● **Task instructions**
Show all lines of the listing that contain the word "moved".
:: Data records
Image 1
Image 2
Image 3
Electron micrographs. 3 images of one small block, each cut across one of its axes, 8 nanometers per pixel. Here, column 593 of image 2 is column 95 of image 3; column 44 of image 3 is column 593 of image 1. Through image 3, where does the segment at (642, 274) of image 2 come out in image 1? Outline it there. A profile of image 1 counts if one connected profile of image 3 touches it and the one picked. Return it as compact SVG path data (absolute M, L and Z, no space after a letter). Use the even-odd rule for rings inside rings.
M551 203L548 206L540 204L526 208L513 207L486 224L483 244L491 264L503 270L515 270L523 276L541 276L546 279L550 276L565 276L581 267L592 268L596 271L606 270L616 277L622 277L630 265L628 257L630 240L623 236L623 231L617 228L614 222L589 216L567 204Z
::::
:: Data records
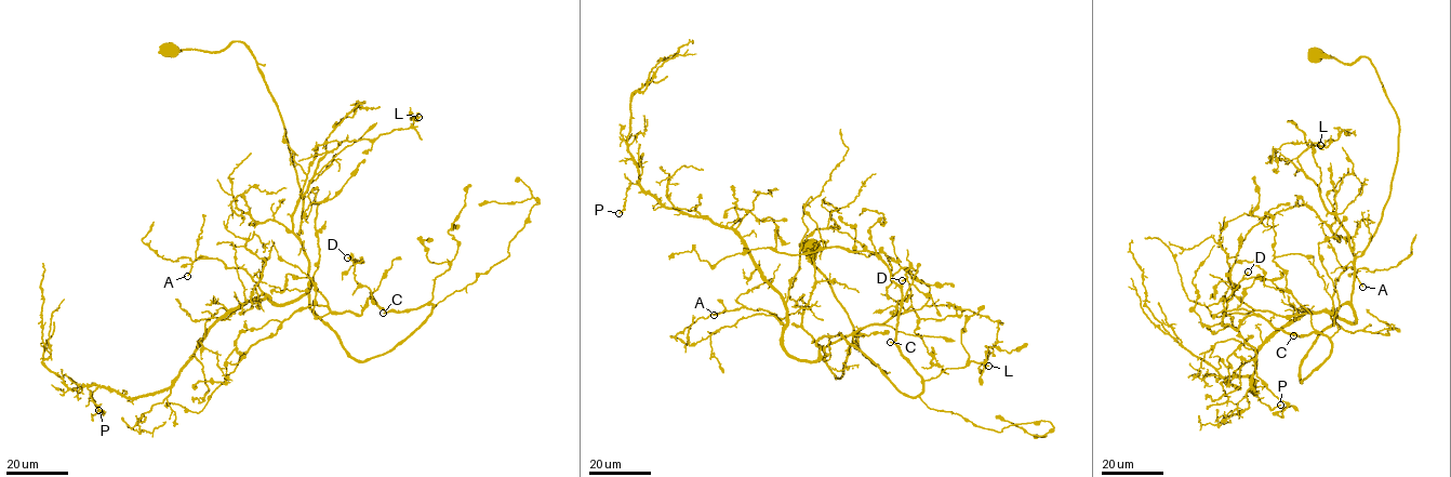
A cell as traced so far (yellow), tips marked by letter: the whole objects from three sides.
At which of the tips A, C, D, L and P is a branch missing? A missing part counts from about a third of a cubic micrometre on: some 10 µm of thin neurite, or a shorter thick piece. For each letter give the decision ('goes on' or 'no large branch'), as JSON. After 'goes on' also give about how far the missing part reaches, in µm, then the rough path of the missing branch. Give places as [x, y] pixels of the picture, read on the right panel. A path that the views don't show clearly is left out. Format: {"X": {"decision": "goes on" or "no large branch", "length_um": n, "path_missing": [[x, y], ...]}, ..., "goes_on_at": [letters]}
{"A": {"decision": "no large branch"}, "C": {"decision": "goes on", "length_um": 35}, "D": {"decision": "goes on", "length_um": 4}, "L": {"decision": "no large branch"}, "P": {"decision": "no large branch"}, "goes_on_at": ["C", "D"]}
::::
:: Data records
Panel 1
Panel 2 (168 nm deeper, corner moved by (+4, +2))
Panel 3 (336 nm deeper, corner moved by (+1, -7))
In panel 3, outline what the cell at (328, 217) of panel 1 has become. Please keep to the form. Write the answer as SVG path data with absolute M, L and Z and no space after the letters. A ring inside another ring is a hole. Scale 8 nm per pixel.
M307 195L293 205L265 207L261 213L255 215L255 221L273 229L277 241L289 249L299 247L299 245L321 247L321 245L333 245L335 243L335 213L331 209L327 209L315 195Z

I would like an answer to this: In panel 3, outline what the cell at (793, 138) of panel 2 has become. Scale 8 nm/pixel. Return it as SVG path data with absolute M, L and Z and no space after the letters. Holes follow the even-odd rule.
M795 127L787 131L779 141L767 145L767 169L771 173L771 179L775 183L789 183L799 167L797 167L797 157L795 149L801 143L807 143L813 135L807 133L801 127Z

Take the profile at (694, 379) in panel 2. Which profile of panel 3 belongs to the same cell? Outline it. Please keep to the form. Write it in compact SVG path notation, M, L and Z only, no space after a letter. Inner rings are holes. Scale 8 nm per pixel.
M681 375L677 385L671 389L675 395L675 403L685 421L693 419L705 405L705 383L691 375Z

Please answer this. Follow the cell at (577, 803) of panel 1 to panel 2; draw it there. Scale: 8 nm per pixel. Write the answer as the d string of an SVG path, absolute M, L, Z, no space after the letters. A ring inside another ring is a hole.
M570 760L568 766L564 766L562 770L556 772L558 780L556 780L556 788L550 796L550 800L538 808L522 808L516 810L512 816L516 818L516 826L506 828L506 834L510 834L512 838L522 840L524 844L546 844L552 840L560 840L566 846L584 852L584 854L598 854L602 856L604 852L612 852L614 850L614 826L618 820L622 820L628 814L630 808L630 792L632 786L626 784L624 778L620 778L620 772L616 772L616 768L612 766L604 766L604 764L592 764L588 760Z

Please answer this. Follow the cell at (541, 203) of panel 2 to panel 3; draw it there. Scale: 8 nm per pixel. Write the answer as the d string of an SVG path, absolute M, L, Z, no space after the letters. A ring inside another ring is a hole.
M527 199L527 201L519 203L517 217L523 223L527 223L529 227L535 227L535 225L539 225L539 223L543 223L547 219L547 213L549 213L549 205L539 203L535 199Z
::::
● **Answer below**
Panel 2 (168 nm deeper, corner moved by (+4, +2))
Panel 3 (336 nm deeper, corner moved by (+1, -7))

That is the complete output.